By Dawn Chmielewski
LOS ANGELES/BERLIN (Reuters) -Hollywood veteran Peter Chernin announced Wednesday that he is forming a new studio, betting that the appetite for new content will remain strong despite the pall cast over the streaming industry by Netflix Inc’s recent subscriber losses.
The executive, best known for such films as “Ford v Ferrari,” the revival of “Planet of the Apes” and “Hidden Figures,” is creating the North Road Co to produce movies and television shows for the U.S. and international markets.
The studio will combine Chernin’s namesake film and television production company, Chernin Entertainment, with two other studios. It acquired the U.S. operations of Red Arrow Studios, maker of the Netflix reality show “Love is Blind,” on June 30 from ProSiebenSat.1.
The purchase price was around $200 million, the German-based media company said. A source had earlier put the value at $180 million.

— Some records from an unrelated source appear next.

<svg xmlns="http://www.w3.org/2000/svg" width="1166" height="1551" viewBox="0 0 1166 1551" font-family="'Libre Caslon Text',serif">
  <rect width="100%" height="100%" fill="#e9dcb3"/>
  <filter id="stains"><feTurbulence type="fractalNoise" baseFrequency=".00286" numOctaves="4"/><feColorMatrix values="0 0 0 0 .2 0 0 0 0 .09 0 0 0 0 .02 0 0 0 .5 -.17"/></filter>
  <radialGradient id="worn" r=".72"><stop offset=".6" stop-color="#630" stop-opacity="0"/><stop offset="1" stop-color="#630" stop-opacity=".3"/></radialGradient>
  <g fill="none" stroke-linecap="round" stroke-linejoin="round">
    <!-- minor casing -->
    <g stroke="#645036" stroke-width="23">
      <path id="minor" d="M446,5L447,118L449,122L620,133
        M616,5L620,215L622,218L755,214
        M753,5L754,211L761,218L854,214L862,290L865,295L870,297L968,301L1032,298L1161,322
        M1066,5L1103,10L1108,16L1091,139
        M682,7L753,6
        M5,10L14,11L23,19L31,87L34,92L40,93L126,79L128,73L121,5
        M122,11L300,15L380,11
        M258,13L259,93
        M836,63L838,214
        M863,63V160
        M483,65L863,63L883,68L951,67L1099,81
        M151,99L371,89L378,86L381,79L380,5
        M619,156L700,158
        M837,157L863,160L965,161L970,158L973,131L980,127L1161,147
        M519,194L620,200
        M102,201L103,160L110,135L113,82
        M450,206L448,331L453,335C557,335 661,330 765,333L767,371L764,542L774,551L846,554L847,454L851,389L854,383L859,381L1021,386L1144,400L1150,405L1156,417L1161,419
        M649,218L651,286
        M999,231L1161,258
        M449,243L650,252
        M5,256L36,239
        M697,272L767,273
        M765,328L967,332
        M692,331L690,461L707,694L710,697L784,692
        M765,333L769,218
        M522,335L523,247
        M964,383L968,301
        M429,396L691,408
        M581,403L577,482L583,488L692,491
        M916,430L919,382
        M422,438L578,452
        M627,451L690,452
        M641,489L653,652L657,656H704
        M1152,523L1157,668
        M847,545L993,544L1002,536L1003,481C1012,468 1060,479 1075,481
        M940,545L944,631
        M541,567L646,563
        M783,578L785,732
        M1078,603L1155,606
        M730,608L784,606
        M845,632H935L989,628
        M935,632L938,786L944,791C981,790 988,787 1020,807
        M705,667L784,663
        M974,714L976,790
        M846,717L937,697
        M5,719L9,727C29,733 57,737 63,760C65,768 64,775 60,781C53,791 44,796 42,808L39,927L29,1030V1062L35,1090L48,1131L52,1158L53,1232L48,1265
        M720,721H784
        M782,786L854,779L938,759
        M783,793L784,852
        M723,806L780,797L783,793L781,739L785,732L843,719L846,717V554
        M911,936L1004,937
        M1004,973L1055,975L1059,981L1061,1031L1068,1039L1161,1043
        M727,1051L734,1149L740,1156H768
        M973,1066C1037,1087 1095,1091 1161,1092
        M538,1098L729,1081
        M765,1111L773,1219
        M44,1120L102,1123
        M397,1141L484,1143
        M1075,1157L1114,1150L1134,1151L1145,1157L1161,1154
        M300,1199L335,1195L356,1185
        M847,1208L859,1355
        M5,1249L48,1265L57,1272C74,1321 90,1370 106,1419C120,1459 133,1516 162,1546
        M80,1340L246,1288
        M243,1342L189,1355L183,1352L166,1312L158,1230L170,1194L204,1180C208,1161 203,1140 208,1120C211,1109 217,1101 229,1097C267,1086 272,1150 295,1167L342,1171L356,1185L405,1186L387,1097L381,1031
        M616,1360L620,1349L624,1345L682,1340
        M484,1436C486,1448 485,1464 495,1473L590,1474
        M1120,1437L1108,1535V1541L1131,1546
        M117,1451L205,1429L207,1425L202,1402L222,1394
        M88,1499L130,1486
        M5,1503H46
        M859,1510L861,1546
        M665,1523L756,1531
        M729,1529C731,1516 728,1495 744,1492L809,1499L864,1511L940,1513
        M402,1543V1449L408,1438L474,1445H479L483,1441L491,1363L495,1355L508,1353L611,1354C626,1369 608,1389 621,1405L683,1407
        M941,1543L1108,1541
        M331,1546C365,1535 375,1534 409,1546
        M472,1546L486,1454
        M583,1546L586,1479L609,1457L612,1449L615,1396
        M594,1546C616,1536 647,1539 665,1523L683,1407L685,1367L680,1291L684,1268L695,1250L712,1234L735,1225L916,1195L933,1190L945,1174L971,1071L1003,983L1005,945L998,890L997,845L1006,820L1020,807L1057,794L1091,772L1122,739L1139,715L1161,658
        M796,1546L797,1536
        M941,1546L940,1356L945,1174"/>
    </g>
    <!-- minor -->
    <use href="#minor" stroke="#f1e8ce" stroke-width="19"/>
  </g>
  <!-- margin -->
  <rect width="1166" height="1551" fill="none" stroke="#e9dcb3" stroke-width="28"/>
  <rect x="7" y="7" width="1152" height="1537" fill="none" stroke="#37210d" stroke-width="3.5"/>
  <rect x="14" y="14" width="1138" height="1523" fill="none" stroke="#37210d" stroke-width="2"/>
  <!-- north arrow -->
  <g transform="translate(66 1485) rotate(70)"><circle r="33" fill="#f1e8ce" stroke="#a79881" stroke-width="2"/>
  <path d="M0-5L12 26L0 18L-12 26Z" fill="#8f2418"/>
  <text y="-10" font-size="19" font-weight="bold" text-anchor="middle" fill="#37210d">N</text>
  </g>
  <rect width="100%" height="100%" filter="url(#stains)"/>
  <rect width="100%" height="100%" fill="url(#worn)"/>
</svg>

Separately, North Road took ownership of Words + Pictures, a producer of documentaries, buying out the interest of Chernin Entertainment’s cofounder, Connor Schell.
Chernin raised $500 million in equity financing from Providence Equity Partners, and another $300 million in debt financing through managed affiliates of Apollo Advisors, to execute the expansion.
He told Reuters he believes that industry spending on movies and scripted TV series, reality shows and content produced outside of the United States will continue to grow as streaming services compete to attract new subscribers.
“There are hundreds of millions of subs outside the United States that they’re all going to be competing aggressively for,” said Chernin.
Cable networks and broadcasters are other customers.
Many in the industry fear a looming era of fiscal restraint as Hollywood reassesses its spending on content amid questions about the underlying economics of streaming. A handful of projects, including J.J. Abrams’ “Demimonde” for HBO Max and Ava DuVernay’s animated series “Wings of Fire” for Netflix, have been cancelled.
Chernin, whose studio is making two films for Netflix and new seasons of its Apple TV+ series “See” and “Truth be Told,” said he has seen his studio’s scripted business double year over year. There is a growing appetite for international fare as well as for reality TV shows, which prompted him to expand the studio’s capabilities.
Asked about his decision to switch from a potential seller, as was reported in late 2021, to a buyer, Chernin responded: “I think it would have been short-sighted to sell.”